Dès sa seconde ascension, Garnerin apporta au parachute un perfectionnement indispensable, qui lui donna toutes les conditions nécessaires de sécurité. Il pratiqua au sommet, une ouverture circulaire, surmontée d’un tuyau de 1 mètre de hauteur. L’air accumulé dans la concavité du parachute, s’échappe par cet orifice. De cette manière, sans nuire aucunement à l’effet de l’appareil, on évite ces oscillations qui avaient fait courir à Garnerin un si grand danger.

Les descentes en parachute se multiplièrent à cette époque. Ce spectacle extraordinaire attirait toujours une foule immense au Champ-de-Mars, où Garnerin l’exécutait. Les journaux racontaient chacune de ces représentations émouvantes, et des vaudevilles de circonstance les transportaient au théâtre.

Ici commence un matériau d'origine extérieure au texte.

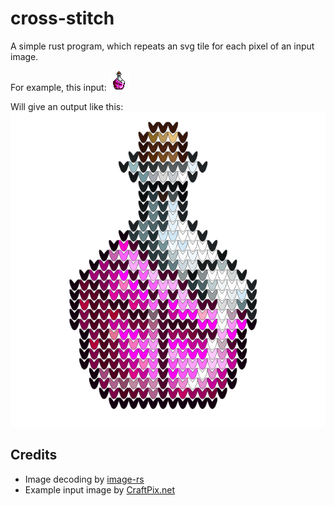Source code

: # cross-stitch

A simple rust program, which repeats an svg tile for each pixel of an input image.

For example, this input:
![Input](in.png) 

Will give an output like this:
![Output](out.svg)

## Credits ##

- Image decoding by [image-rs](https://github.com/image-rs/image)
- Example input image by [CraftPix.net](https://opengameart.org/content/48-free-magic-potions-pixel-art-icons)
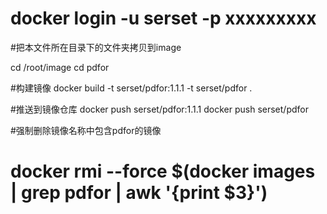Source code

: 
# docker login -u serset -p xxxxxxxxx

#把本文件所在目录下的文件夹拷贝到image 

cd /root/image
cd pdfor

#构建镜像
docker build -t serset/pdfor:1.1.1 -t serset/pdfor . 
 
#推送到镜像仓库
docker push serset/pdfor:1.1.1
docker push serset/pdfor
 




#强制删除镜像名称中包含pdfor的镜像
# docker rmi --force $(docker images | grep pdfor | awk '{print $3}')

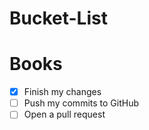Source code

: # Bucket-List

# Books

- [x] Finish my changes
- [ ] Push my commits to GitHub
- [ ] Open a pull request
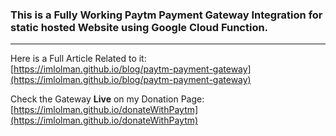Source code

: ### This is a Fully Working Paytm Payment Gateway Integration for static hosted Website using Google Cloud Function.

---

Here is a Full Article Related to it: <br>
[https://imlolman.github.io/blog/paytm-payment-gateway](https://imlolman.github.io/blog/paytm-payment-gateway)

Check the Gateway **Live** on my Donation Page: <br>
[https://imlolman.github.io/donateWithPaytm](https://imlolman.github.io/donateWithPaytm)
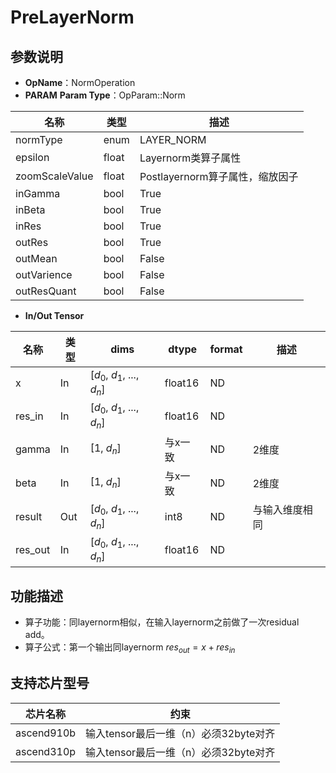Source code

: # PreLayerNorm
## 参数说明
- **OpName**：NormOperation
- **PARAM**
**Param Type**：OpParam::Norm

| 名称  | 类型  | 描述 |
| ------------ | ------------ | ------------ |
| normType | enum  | LAYER_NORM |
|epsilon|float|Layernorm类算子属性|
|zoomScaleValue|float|Postlayernorm算子属性，缩放因子|
|inGamma|bool|True|
|inBeta|bool|True|
|inRes|bool|True|
|outRes|bool|True|
|outMean|bool|False|
|outVarience|bool|False|
|outResQuant|bool|False|
- **In/Out Tensor**

|名称 | 类型  | dims  | dtype  |format|描述|
| ------------ | ------------ | ------------ | ------------ |------------ |------------ |
|  x     |In  | [$d_0$, $d_1$, ..., $d_n$]|float16|ND||
| res_in |In  | [$d_0$, $d_1$, ..., $d_n$]|float16|ND||
| gamma  |  In| [1, $d_n$]| 与x一致|ND|2维度|
| beta   | In| [1, $d_n$] | 与x一致|ND|2维度|
| result |Out  | [$d_0$, $d_1$, ..., $d_n$]|int8|ND|与输入维度相同|
| res_out |In  | [$d_0$, $d_1$, ..., $d_n$]|float16|ND||

## 功能描述
- 算子功能：同layernorm相似，在输入layernorm之前做了一次residual add。
- 算子公式：第一个输出同layernorm
$res_{out} = x + res_{in}$ 
## 支持芯片型号

|芯片名称|约束 | 
| ------------ | ------------ | 
|  ascend910b|输入tensor最后一维（n）必须32byte对齐|
|  ascend310p|输入tensor最后一维（n）必须32byte对齐 |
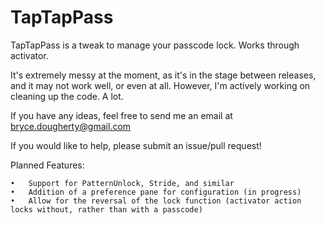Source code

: TapTapPass
==========

TapTapPass is a tweak to manage your passcode lock. Works through activator. 

It's extremely messy at the moment, as it's in the stage between releases, and it may not work well, or even at all. However, I'm actively working on cleaning up the code. A lot.

If you have any ideas, feel free to send me an email at bryce.dougherty@gmail.com

If you would like to help, please submit an issue/pull request!


Planned Features:

	•	Support for PatternUnlock, Stride, and similar
	•	Addition of a preference pane for configuration (in progress)
	•	Allow for the reversal of the lock function (activator action locks without, rather than with a passcode)
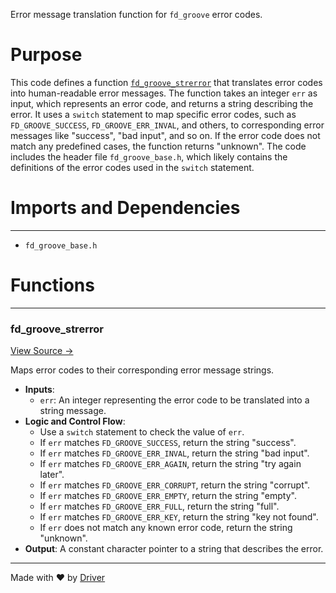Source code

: <!--------------------------------------------------------------------------------->
<!-- IMPORTANT: This file is auto-generated by Driver (https://driver.ai). -------->
<!-- Manual edits may be overwritten on future commits. --------------------------->
<!--------------------------------------------------------------------------------->

Error message translation function for `fd_groove` error codes.

# Purpose
This code defines a function [`fd_groove_strerror`](<#fd_groove_strerror>) that translates error codes into human-readable error messages. The function takes an integer `err` as input, which represents an error code, and returns a string describing the error. It uses a `switch` statement to map specific error codes, such as `FD_GROOVE_SUCCESS`, `FD_GROOVE_ERR_INVAL`, and others, to corresponding error messages like "success", "bad input", and so on. If the error code does not match any predefined cases, the function returns "unknown". The code includes the header file `fd_groove_base.h`, which likely contains the definitions of the error codes used in the `switch` statement.
# Imports and Dependencies

---
- `fd_groove_base.h`


# Functions

---
### fd\_groove\_strerror<!-- {{#callable:fd_groove_strerror}} -->
[View Source →](<../../../../src/groove/fd_groove_base.c#L3>)

Maps error codes to their corresponding error message strings.
- **Inputs**:
    - `err`: An integer representing the error code to be translated into a string message.
- **Logic and Control Flow**:
    - Use a `switch` statement to check the value of `err`.
    - If `err` matches `FD_GROOVE_SUCCESS`, return the string "success".
    - If `err` matches `FD_GROOVE_ERR_INVAL`, return the string "bad input".
    - If `err` matches `FD_GROOVE_ERR_AGAIN`, return the string "try again later".
    - If `err` matches `FD_GROOVE_ERR_CORRUPT`, return the string "corrupt".
    - If `err` matches `FD_GROOVE_ERR_EMPTY`, return the string "empty".
    - If `err` matches `FD_GROOVE_ERR_FULL`, return the string "full".
    - If `err` matches `FD_GROOVE_ERR_KEY`, return the string "key not found".
    - If `err` does not match any known error code, return the string "unknown".
- **Output**: A constant character pointer to a string that describes the error.



---
Made with ❤️ by [Driver](https://www.driver.ai/)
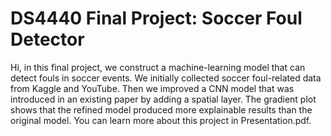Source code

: # DS4440 Final Project: Soccer Foul Detector

Hi, in this final project, we construct a machine-learning model that can detect fouls in soccer events. We initially collected soccer foul-related data from Kaggle and YouTube. Then we improved a CNN model that was introduced in an existing paper by adding a spatial layer. The gradient plot shows that the refined model produced more explainable results than the original model. You can learn more about this project in Presentation.pdf.
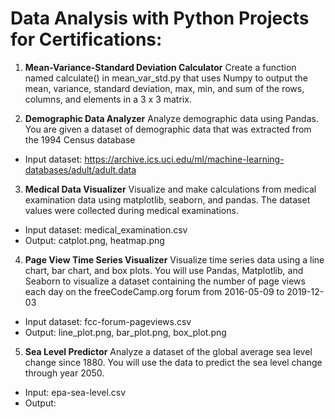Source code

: # Data Analysis with Python Projects for Certifications:

1. **Mean-Variance-Standard Deviation Calculator**
Create a function named calculate() in mean_var_std.py that uses Numpy to output the mean, variance, standard deviation, max, min, and sum of the rows, columns, and elements in a 3 x 3 matrix.

2. **Demographic Data Analyzer**
Analyze demographic data using Pandas. You are given a dataset of demographic data that was extracted from the 1994 Census database 
- Input dataset: https://archive.ics.uci.edu/ml/machine-learning-databases/adult/adult.data

3. **Medical Data Visualizer**
Visualize and make calculations from medical examination data using matplotlib, seaborn, and pandas. The dataset values were collected during medical examinations.

- Input dataset: medical_examination.csv
- Output: catplot.png, heatmap.png

4. **Page View Time Series Visualizer**
Visualize time series data using a line chart, bar chart, and box plots. You will use Pandas, Matplotlib, and Seaborn to visualize a dataset containing the number of page views each day on the freeCodeCamp.org forum from 2016-05-09 to 2019-12-03

- Input dataset: fcc-forum-pageviews.csv
- Output: line_plot.png, bar_plot.png, box_plot.png

5. **Sea Level Predictor**
Analyze a dataset of the global average sea level change since 1880. You will use the data to predict the sea level change through year 2050.
- Input: epa-sea-level.csv
- Output: 

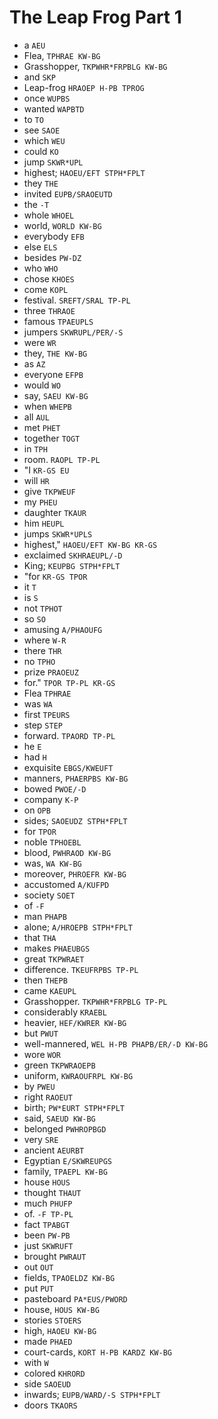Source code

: # The Leap Frog Part 1

* a `AEU`
* Flea, `TPHRAE KW-BG`
* Grasshopper, `TKPWHR*FRPBLG KW-BG`
* and `SKP`
* Leap-frog `HRAOEP H-PB TPROG`
* once `WUPBS`
* wanted `WAPBTD`
* to `TO`
* see `SAOE`
* which `WEU`
* could `KO`
* jump `SKWR*UPL`
* highest; `HAOEU/EFT STPH*FPLT`
* they `THE`
* invited `EUPB/SRAOEUTD`
* the `-T`
* whole `WHOEL`
* world, `WORLD KW-BG`
* everybody `EFB`
* else `ELS`
* besides `PW-DZ`
* who `WHO`
* chose `KHOES`
* come `KOPL`
* festival. `SREFT/SRAL TP-PL`
* three `THRAOE`
* famous `TPAEUPLS`
* jumpers `SKWRUPL/PER/-S`
* were `WR`
* they, `THE KW-BG`
* as `AZ`
* everyone `EFPB`
* would `WO`
* say, `SAEU KW-BG`
* when `WHEPB`
* all `AUL`
* met `PHET`
* together `TOGT`
* in `TPH`
* room. `RAOPL TP-PL`
* "I `KR-GS EU`
* will `HR`
* give `TKPWEUF`
* my `PHEU`
* daughter `TKAUR`
* him `HEUPL`
* jumps `SKWR*UPLS`
* highest," `HAOEU/EFT KW-BG KR-GS`
* exclaimed `SKHRAEUPL/-D`
* King; `KEUPBG STPH*FPLT`
* "for `KR-GS TPOR`
* it `T`
* is `S`
* not `TPHOT`
* so `SO`
* amusing `A/PHAOUFG`
* where `W-R`
* there `THR`
* no `TPHO`
* prize `PRAOEUZ`
* for." `TPOR TP-PL KR-GS`
* Flea `TPHRAE`
* was `WA`
* first `TPEURS`
* step `STEP`
* forward. `TPAORD TP-PL`
* he `E`
* had `H`
* exquisite `EBGS/KWEUFT`
* manners, `PHAERPBS KW-BG`
* bowed `PWOE/-D`
* company `K-P`
* on `OPB`
* sides; `SAOEUDZ STPH*FPLT`
* for `TPOR`
* noble `TPHOEBL`
* blood, `PWHRAOD KW-BG`
* was, `WA KW-BG`
* moreover, `PHROEFR KW-BG`
* accustomed `A/KUFPD`
* society `SOET`
* of `-F`
* man `PHAPB`
* alone; `A/HROEPB STPH*FPLT`
* that `THA`
* makes `PHAEUBGS`
* great `TKPWRAET`
* difference. `TKEUFRPBS TP-PL`
* then `THEPB`
* came `KAEUPL`
* Grasshopper. `TKPWHR*FRPBLG TP-PL`
* considerably `KRAEBL`
* heavier, `HEF/KWRER KW-BG`
* but `PWUT`
* well-mannered, `WEL H-PB PHAPB/ER/-D KW-BG`
* wore `WOR`
* green `TKPWRAOEPB`
* uniform, `KWRAOUFRPL KW-BG`
* by `PWEU`
* right `RAOEUT`
* birth; `PW*EURT STPH*FPLT`
* said, `SAEUD KW-BG`
* belonged `PWHROPBGD`
* very `SRE`
* ancient `AEURBT`
* Egyptian `E/SKWREUPGS`
* family, `TPAEPL KW-BG`
* house `HOUS`
* thought `THAUT`
* much `PHUFP`
* of. `-F TP-PL`
* fact `TPABGT`
* been `PW-PB`
* just `SKWRUFT`
* brought `PWRAUT`
* out `OUT`
* fields, `TPAOELDZ KW-BG`
* put `PUT`
* pasteboard `PA*EUS/PWORD`
* house, `HOUS KW-BG`
* stories `STOERS`
* high, `HAOEU KW-BG`
* made `PHAED`
* court-cards, `KORT H-PB KARDZ KW-BG`
* with `W`
* colored `KHRORD`
* side `SAOEUD`
* inwards; `EUPB/WARD/-S STPH*FPLT`
* doors `TKAORS`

Voici le couplet final de l’une de ces pièces de théâtre :

Enchantés de notre voyage,
À braver les hasards du vent
Nous avons, dans un badinage.
Voulu retracer ce moment.
Mais comme, en faisant cet ouvrage,
Il nous manquait votre talent,
Pour prévenir notre culbute,
Prêtez-nous votre parachute.

Fig. 300. — Élisa Garnerin.

Le parachute dont on se sert aujourd’hui est le même appareil que Garnerin a construit et employé en 1797. C’est une sorte de vaste parasol, de cinq mètres de rayon, formé de trente-six fuseaux de taffetas, cousus ensemble, et réunis, au sommet, à une rondelle de bois. Quatre cordes, partant de cette rondelle, soutiennent la nacelle ou plutôt la corbeille d’osier, dans laquelle se place l’aéronaute. Trente-six petites cordes, fixées aux bords du parasol, viennent s’attacher à la corbeille ; elles sont destinées à l’empêcher de se rebrousser par l’effort de l’air. La distance de la corbeille au sommet de l’appareil est d’environ dix mètres.